The local church is extremely important. Discipleship and soul shape can’t happen when you sever yourself from the local church. Christ is the Head of the church, and the church is His body. They are one. Thus, you can’t become a Christ-shaped disciple when you cut yourself off from His body. The very purpose of the local church is to move the believer toward Christlikeness. A place to receive a steady diet of biblical preaching that grows our faith, expands our knowledge, and shapes our service. We need a Pastor/Teacher to hold us accountable. Someone who can Shepherd us, feed us, nurture us and lead us. We need in-depth, weighty preaching. Preaching of substance. Preaching that transforms. Practical preaching that equips a believer, spouse, parent, and employee. Furthermore, we need a biblical community, a small group of believers we journey with through life - people, who hold us accountable, pray for us, love us, and show up in times of crisis. A close-knit group of believers centered on Christ and His church. We also need discipleship and equipping. A place for on-the-job training, equipping, and works of service. A place to discover my spiritual gift and serve others within the context of the local body. Is the local church important? You better believe it. The local church is one of the greatest tools to shape your spiritual life. Be shaped in His image in 2021. Get connected to a local church.

1  The Holy Bible: English Standard Version (Wheaton, IL: Standard Bible Society, 2011).
2  I have heard and read this expression many times over the years.

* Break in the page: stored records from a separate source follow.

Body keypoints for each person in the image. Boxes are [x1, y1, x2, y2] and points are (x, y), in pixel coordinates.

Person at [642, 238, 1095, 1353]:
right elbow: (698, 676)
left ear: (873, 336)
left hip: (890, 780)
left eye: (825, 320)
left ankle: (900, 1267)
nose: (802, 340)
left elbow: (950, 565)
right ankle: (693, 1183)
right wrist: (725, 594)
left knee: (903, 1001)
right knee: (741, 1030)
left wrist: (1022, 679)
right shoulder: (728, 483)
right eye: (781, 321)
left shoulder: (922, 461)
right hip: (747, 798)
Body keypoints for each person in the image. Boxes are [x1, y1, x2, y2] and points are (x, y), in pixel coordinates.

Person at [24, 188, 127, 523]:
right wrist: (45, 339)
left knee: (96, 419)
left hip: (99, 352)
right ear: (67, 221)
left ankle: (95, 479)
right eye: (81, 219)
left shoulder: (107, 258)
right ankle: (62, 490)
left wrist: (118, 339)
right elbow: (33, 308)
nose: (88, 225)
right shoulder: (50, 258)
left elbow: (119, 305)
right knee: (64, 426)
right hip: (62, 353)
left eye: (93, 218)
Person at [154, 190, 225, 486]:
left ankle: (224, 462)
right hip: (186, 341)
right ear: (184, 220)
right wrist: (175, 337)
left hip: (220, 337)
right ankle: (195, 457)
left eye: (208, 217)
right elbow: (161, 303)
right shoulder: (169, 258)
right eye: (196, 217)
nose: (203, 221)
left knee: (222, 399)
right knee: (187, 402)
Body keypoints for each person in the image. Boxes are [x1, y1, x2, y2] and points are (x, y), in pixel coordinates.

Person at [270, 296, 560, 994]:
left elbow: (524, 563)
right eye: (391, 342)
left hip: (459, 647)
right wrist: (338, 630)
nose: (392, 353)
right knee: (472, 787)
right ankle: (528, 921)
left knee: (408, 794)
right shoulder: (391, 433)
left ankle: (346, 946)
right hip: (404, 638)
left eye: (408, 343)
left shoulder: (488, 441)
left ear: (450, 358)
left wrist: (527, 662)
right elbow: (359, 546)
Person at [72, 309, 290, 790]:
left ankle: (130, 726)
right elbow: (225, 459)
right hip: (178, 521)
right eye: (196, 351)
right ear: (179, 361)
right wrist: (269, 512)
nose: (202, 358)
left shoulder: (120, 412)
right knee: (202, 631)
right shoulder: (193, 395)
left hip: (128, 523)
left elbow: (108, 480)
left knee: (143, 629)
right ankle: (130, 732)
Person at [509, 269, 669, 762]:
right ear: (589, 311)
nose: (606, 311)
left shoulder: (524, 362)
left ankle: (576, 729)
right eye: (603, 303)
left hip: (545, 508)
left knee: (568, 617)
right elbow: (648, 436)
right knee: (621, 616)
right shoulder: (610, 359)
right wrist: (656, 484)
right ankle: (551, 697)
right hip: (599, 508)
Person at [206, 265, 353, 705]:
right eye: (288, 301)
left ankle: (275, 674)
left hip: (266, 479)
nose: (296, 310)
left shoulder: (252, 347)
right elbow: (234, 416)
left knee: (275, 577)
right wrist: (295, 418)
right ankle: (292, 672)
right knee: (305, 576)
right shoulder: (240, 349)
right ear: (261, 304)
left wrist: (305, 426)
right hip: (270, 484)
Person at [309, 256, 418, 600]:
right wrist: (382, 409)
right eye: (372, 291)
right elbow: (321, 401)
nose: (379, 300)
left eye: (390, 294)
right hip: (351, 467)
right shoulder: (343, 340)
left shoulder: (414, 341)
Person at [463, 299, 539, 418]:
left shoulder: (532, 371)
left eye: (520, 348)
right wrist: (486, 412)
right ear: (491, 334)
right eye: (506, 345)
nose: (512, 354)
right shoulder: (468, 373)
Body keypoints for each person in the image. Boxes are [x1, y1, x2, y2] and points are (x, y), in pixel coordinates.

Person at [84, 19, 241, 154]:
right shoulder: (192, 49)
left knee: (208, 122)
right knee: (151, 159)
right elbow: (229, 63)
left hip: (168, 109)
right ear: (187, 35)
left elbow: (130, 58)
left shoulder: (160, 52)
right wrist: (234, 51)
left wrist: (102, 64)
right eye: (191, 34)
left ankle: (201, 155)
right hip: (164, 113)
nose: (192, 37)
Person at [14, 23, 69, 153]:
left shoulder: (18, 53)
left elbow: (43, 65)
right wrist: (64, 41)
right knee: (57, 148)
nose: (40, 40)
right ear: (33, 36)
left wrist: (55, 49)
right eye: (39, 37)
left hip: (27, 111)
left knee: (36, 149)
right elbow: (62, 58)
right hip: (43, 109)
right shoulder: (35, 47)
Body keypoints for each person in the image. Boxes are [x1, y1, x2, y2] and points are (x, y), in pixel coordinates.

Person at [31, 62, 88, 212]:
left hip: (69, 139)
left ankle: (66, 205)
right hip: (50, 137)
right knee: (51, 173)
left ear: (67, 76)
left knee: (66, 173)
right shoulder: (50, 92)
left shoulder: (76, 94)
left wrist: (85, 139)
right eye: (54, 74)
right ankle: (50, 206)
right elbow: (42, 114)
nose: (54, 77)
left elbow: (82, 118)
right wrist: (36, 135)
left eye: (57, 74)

3  A “homogenous group” is a group of believers who have some things in common. For instance, they are typically the same age and experience the same struggles in life.
4  Thom S. Rainer, I Will, Nine Traits of the Outwardly Focused Christian (Nashville, TN: B&H Publishing Group, 2015), 36.
5  Ibid., 36.
6  Ibid., 37.
7  Gorman made these comments in the endorsement section of a book by Joel Comiskey, The Relational Disciple (Moreno Valley, CA: CCS Publishing, 2010).
8  Brad House, Community, Taking Your Small Group Off Life Support (Wheaton, IL: Crossway Publications, 2011), 47.
9  I have heard Ed Stetzer make this statement many times in his sermons.
10  http://www.vergenetwork.org/2010/10/02/ed-stetzer-missional-disciple-making-movements-video/.
11  Jeffrey Arnold, The Big Book on Small Groups (Downers Grove, IL: InterVarsity Press, 2004), 23.
12  Bill Hull, The Disciple-Making Church, 162-163.